INSTRUCTION | Unless it is a picture, every line from the start of the entries through the line with "elm make src/Haskelite.elm --optimize" must be retyped exactly.

LISTED RECORDS |

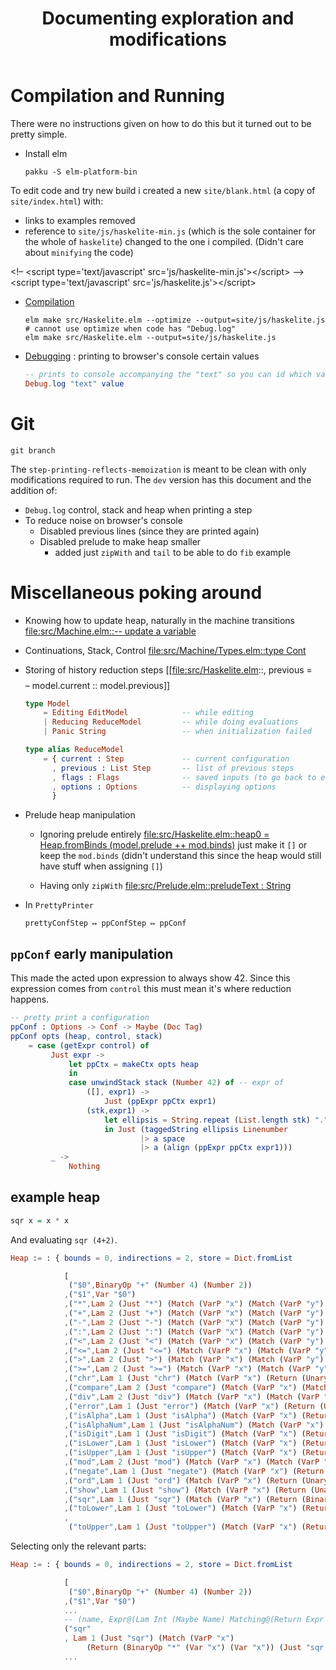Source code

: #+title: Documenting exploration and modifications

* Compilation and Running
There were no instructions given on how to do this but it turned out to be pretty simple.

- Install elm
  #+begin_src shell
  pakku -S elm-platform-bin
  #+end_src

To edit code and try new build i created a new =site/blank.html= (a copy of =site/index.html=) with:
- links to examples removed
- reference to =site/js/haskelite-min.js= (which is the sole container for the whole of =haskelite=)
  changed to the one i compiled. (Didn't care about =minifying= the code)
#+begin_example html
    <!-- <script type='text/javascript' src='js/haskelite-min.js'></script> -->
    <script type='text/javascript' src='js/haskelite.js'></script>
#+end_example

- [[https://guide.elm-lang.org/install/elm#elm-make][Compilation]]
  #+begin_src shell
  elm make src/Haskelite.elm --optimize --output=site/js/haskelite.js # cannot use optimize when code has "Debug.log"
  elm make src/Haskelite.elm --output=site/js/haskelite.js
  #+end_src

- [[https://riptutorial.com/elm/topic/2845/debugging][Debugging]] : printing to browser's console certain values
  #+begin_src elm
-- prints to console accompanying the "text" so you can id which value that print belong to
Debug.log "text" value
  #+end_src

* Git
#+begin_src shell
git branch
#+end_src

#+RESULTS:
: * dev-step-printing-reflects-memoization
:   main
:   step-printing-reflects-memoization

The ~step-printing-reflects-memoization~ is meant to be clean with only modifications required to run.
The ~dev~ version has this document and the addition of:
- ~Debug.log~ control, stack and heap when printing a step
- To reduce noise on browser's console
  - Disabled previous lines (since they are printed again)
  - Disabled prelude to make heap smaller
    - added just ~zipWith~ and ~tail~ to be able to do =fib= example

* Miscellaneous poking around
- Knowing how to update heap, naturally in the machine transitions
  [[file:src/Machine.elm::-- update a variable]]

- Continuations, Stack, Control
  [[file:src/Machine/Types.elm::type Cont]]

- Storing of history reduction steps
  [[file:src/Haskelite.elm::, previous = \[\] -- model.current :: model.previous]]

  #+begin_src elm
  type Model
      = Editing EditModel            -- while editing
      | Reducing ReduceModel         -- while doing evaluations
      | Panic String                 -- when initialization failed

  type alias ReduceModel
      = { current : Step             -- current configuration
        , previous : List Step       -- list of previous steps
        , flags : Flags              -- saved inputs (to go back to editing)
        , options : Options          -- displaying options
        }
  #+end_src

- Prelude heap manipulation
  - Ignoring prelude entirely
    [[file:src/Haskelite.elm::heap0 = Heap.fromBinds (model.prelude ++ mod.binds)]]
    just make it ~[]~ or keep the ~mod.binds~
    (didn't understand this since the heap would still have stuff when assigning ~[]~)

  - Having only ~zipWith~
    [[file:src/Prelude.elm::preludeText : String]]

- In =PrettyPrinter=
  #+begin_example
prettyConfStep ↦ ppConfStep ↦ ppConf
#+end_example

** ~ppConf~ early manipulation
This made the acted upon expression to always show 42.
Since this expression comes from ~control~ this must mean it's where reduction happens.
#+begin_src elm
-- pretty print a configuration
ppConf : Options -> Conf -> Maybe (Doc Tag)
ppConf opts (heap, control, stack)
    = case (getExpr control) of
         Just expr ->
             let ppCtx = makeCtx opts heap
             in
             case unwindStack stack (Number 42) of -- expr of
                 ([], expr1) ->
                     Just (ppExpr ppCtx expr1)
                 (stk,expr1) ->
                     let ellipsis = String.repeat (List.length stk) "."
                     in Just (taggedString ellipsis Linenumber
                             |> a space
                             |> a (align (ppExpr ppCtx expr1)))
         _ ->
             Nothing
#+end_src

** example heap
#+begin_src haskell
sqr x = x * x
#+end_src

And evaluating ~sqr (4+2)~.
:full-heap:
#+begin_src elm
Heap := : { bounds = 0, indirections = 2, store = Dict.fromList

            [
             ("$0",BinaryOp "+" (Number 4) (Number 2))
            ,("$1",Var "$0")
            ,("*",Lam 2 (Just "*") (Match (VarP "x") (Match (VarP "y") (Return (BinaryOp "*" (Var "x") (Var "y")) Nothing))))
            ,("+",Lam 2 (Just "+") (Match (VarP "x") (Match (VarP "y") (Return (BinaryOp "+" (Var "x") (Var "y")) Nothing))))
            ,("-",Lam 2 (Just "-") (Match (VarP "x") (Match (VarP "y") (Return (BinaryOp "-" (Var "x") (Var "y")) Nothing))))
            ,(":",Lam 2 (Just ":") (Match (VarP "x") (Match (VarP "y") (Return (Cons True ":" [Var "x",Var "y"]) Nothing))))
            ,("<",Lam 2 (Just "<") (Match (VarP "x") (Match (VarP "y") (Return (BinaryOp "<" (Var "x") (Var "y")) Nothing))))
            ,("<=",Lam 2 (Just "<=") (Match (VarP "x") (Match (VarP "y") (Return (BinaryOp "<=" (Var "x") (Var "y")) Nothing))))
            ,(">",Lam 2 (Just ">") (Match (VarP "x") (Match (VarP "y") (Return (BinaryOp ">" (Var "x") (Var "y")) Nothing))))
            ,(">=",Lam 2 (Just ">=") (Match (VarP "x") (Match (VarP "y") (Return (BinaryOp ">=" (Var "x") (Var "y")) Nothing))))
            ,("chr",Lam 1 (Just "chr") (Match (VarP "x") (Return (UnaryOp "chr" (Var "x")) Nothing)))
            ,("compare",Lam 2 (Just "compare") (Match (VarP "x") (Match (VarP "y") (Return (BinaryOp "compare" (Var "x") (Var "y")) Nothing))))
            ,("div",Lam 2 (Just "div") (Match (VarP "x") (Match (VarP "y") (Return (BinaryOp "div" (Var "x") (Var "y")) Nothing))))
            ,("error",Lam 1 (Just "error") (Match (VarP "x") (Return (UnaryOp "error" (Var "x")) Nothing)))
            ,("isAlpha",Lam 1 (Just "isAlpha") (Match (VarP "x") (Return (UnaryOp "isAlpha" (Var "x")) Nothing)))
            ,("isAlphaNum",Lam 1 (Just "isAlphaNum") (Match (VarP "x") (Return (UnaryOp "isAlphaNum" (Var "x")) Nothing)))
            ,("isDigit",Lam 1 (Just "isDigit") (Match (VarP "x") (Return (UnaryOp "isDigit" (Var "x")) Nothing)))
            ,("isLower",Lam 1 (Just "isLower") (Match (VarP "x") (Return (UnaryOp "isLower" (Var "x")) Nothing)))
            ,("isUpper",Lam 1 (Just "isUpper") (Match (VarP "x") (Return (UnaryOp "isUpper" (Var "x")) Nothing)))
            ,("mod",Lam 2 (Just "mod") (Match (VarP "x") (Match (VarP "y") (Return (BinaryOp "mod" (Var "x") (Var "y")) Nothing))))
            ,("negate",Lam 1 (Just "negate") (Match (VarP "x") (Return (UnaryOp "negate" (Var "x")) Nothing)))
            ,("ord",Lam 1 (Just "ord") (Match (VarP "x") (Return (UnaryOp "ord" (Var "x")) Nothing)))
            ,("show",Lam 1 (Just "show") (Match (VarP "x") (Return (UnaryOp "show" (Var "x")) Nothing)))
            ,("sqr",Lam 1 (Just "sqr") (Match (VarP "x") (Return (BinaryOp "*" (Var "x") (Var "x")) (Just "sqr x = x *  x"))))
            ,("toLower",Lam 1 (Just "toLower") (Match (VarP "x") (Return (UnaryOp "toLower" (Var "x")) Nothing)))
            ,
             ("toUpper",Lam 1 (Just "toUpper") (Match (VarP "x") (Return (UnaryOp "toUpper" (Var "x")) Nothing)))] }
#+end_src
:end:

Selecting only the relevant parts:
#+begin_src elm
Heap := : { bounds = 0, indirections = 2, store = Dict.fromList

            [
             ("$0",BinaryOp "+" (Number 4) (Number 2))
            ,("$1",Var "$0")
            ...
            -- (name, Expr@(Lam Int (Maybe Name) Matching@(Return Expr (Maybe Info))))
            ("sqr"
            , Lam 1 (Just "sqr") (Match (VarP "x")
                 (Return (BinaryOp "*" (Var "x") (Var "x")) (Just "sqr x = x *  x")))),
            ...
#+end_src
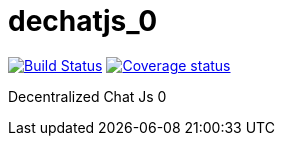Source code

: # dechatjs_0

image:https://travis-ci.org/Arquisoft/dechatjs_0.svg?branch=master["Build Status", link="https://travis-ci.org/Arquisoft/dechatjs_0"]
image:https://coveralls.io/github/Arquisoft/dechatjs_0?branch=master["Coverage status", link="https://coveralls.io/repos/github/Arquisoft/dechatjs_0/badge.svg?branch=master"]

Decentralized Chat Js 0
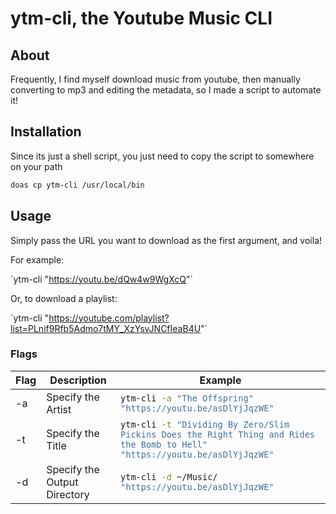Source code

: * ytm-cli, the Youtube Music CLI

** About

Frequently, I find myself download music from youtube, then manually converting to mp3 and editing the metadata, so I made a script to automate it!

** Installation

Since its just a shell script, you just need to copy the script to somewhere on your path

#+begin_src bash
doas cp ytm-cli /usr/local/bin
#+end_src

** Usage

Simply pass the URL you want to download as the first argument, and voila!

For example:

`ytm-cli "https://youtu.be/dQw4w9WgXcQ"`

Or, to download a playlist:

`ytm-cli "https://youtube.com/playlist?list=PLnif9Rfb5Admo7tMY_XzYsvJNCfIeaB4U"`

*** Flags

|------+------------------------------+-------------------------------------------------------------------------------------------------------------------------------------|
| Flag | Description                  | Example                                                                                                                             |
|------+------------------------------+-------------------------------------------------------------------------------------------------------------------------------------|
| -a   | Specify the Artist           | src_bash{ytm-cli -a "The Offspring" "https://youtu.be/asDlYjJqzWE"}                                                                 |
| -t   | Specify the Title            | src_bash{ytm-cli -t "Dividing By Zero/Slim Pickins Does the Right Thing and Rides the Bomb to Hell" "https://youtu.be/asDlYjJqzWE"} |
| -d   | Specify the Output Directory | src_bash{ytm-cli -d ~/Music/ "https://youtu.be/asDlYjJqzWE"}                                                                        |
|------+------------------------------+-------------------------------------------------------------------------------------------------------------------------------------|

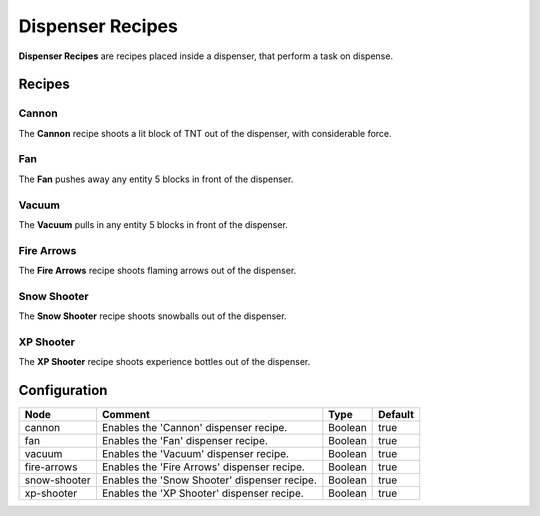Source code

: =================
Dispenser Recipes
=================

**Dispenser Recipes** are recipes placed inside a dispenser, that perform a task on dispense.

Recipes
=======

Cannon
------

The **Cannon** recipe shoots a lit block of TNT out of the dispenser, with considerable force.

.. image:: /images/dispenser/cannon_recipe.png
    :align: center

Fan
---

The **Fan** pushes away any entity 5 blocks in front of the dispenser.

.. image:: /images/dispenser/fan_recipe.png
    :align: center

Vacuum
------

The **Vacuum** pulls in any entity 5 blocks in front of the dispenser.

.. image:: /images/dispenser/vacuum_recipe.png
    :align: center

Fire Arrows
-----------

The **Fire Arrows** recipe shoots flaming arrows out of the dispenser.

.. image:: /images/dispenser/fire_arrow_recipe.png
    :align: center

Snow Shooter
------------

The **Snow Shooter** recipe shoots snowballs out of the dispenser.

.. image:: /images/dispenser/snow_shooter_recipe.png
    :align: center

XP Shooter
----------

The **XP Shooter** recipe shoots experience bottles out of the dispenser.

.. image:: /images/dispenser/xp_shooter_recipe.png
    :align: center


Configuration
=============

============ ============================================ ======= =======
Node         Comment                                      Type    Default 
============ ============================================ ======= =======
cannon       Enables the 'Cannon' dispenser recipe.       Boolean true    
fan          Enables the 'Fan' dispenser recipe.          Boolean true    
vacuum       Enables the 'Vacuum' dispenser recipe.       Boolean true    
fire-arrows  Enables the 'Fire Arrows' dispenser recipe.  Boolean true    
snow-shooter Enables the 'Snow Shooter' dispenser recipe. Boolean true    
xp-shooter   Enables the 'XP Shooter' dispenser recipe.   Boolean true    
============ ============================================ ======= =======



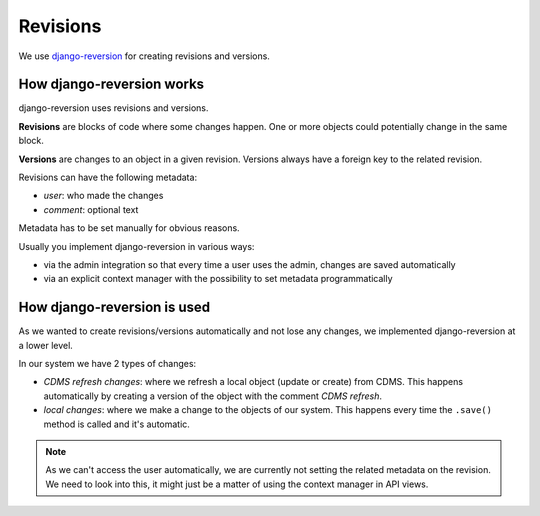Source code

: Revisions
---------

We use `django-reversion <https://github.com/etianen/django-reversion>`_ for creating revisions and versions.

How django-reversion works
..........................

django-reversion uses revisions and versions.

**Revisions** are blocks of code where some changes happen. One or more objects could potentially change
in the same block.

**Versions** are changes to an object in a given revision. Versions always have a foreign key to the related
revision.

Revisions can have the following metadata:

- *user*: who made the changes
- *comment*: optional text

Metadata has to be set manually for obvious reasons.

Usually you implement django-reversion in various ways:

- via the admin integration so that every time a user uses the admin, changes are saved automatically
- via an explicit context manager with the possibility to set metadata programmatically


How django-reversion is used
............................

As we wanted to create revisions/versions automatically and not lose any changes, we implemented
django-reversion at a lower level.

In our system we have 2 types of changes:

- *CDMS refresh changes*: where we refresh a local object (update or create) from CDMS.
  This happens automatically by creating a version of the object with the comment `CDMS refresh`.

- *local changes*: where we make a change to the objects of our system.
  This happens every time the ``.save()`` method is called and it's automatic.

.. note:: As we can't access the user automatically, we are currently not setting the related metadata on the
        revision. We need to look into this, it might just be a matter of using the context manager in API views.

OUTPUT OF THE EXERCISE |
Source code

: #+title: Documenting exploration and modifications

* Compilation and Running
There were no instructions given on how to do this but it turned out to be pretty simple.

- Install elm
  #+begin_src shell
  pakku -S elm-platform-bin
  #+end_src

To edit code and try new build i created a new =site/blank.html= (a copy of =site/index.html=) with:
- links to examples removed
- reference to =site/js/haskelite-min.js= (which is the sole container for the whole of =haskelite=)
  changed to the one i compiled. (Didn't care about =minifying= the code)
#+begin_example html
    <!-- <script type='text/javascript' src='js/haskelite-min.js'></script> -->
    <script type='text/javascript' src='js/haskelite.js'></script>
#+end_example

- [[https://guide.elm-lang.org/install/elm#elm-make][Compilation]]
  #+begin_src shell
  elm make src/Haskelite.elm --optimize --output=site/js/haskelite.js # cannot use optimize when code has "Debug.log"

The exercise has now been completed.